Emile Jacques Guirlande war Mörder von Beruf, ein Killer, der weder verdächtigt noch gefangen wurde, ein ruhiger, gesitteter Mann, der jede Aufmerksamkeit mied, der aber im Alter von siebenunddreißig Jahren erfolgreich sechzehn Zielpersonen aus dem Weg geräumt hatte, genauer: sieben Geschäftsmänner, acht Ehefrauen und ein Kind.

Er war natürlich teuer. Und auch verläßlich, einfallsreich und herzlos.

Mit sieben verwaist und nie adoptiert, aufgewachsen in Institutionen, war er selbst nie von Herzen geliebt worden, noch hatte er jemals für ein lebendes Wesen (mit Ausnahme eines Hundes) freundschaftliche Zuneigung empfunden. Beim Militärdienst in der Armee hatte er schießen gelernt, und eine angeborene Sachkundigkeit im Umgang mit Feuerwaffen, vereint mit einem wachsenden Hunger nach Macht, hatten ihn anschließend veranlaßt, eine Stelle als Teilzeitlehrer in einem Schießsportverein anzunehmen, wo Gespräche über den Tod wie Kordit in der Luft schwelten.

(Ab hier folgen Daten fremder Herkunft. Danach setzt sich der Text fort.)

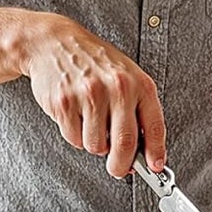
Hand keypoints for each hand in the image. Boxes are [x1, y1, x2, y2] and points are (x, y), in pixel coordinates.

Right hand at [22, 14, 166, 179]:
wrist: (55, 43)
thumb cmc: (95, 62)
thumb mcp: (126, 76)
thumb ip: (137, 109)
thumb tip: (144, 150)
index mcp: (138, 83)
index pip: (154, 126)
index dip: (156, 152)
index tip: (155, 167)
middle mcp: (117, 87)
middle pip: (125, 144)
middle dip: (122, 165)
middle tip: (118, 168)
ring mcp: (90, 95)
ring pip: (96, 145)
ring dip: (94, 143)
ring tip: (91, 121)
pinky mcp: (65, 103)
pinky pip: (74, 138)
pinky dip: (76, 135)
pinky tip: (76, 115)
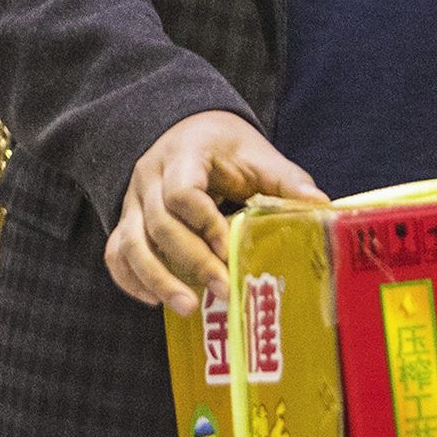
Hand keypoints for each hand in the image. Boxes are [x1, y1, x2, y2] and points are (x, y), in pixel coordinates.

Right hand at [108, 111, 322, 315]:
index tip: (229, 250)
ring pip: (130, 244)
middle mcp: (149, 178)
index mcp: (183, 156)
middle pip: (158, 224)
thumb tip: (320, 204)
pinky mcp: (127, 221)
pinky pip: (116, 253)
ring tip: (186, 308)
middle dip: (189, 261)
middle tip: (220, 291)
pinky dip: (131, 280)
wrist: (187, 128)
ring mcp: (132, 202)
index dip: (204, 224)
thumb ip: (285, 179)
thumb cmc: (226, 147)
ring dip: (156, 279)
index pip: (182, 192)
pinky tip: (154, 301)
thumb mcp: (257, 154)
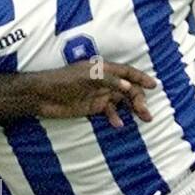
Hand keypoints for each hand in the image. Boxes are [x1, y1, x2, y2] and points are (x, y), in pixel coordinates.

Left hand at [33, 60, 155, 130]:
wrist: (41, 96)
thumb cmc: (62, 81)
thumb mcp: (86, 77)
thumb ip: (108, 80)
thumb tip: (128, 87)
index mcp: (102, 69)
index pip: (126, 72)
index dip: (140, 78)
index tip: (154, 86)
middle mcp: (103, 81)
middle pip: (127, 89)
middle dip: (139, 99)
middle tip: (146, 112)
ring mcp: (98, 94)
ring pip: (121, 101)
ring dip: (132, 109)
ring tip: (143, 119)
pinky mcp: (92, 107)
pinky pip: (109, 112)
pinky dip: (116, 117)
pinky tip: (119, 125)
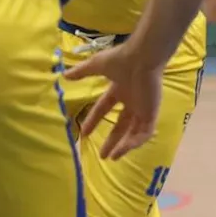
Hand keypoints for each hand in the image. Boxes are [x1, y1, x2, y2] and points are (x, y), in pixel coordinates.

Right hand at [64, 44, 163, 159]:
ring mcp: (142, 108)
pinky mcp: (151, 113)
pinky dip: (133, 143)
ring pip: (133, 132)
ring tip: (112, 158)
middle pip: (120, 125)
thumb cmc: (119, 60)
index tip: (85, 133)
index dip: (94, 120)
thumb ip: (81, 72)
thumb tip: (64, 75)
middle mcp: (132, 101)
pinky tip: (122, 150)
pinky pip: (144, 133)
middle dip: (112, 140)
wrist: (141, 59)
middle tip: (102, 155)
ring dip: (123, 146)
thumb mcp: (95, 66)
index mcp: (119, 90)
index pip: (105, 107)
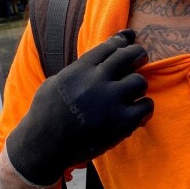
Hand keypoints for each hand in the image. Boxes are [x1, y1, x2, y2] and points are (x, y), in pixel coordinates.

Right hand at [6, 29, 153, 185]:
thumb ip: (80, 68)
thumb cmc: (46, 113)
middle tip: (140, 59)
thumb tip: (104, 51)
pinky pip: (146, 106)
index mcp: (79, 69)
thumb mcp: (56, 81)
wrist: (43, 147)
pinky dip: (144, 108)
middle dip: (138, 55)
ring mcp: (110, 102)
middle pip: (130, 56)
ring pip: (140, 81)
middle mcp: (96, 81)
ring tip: (132, 93)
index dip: (121, 42)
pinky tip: (136, 112)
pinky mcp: (121, 123)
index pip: (110, 46)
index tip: (126, 42)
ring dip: (138, 86)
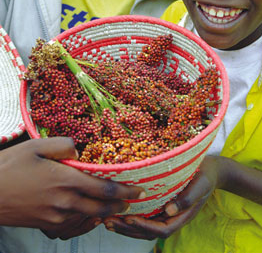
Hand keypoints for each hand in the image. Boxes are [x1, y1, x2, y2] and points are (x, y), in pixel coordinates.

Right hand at [0, 137, 143, 238]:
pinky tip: (89, 216)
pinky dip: (87, 223)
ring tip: (115, 207)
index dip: (125, 191)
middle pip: (102, 208)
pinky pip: (73, 228)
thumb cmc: (10, 167)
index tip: (138, 189)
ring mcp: (56, 218)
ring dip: (105, 214)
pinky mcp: (47, 226)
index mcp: (65, 181)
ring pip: (89, 219)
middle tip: (132, 200)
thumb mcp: (36, 146)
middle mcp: (65, 202)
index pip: (104, 189)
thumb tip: (79, 149)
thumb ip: (63, 145)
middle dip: (120, 206)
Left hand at [103, 155, 220, 239]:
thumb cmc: (205, 176)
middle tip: (108, 221)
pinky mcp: (161, 205)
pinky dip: (130, 216)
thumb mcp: (200, 185)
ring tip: (106, 219)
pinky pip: (144, 215)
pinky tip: (116, 209)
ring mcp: (166, 213)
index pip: (161, 229)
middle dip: (128, 229)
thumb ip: (187, 199)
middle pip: (148, 232)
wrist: (211, 170)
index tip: (128, 218)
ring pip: (144, 226)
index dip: (144, 226)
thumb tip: (169, 210)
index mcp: (182, 216)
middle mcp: (172, 217)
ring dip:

>Gelegenheiten< wurden Emile Jacques per Post über einen nicht identifizierten Mittelsmann angetragen, den er nie kennengelernt hatte. Bevor er einen Auftrag annahm, unterzog er ihn einer gründlichen Untersuchung. Emile hielt sich für erste Klasse. Der amerikanische Ausdruck» Totschläger «war für einen Mann von seiner Gesinnung unbedingt vulgär. Emile nahm einen Auftrag erst dann an, wenn er sich sicher war, daß sein Kunde zahlen konnte, zahlen würde und nicht nachher von weinerlicher Reue überwältigt zusammenbrach. Überdies bestand Emile auf der Konstruktion wasserdichter Alibis für jeden Kunden, auf den ein überwältigender Verdacht fallen mußte. Und obwohl das durchaus einfach klang, war dies bisweilen der Faktor gewesen, der allein über Tun oder Lassen entschieden hatte.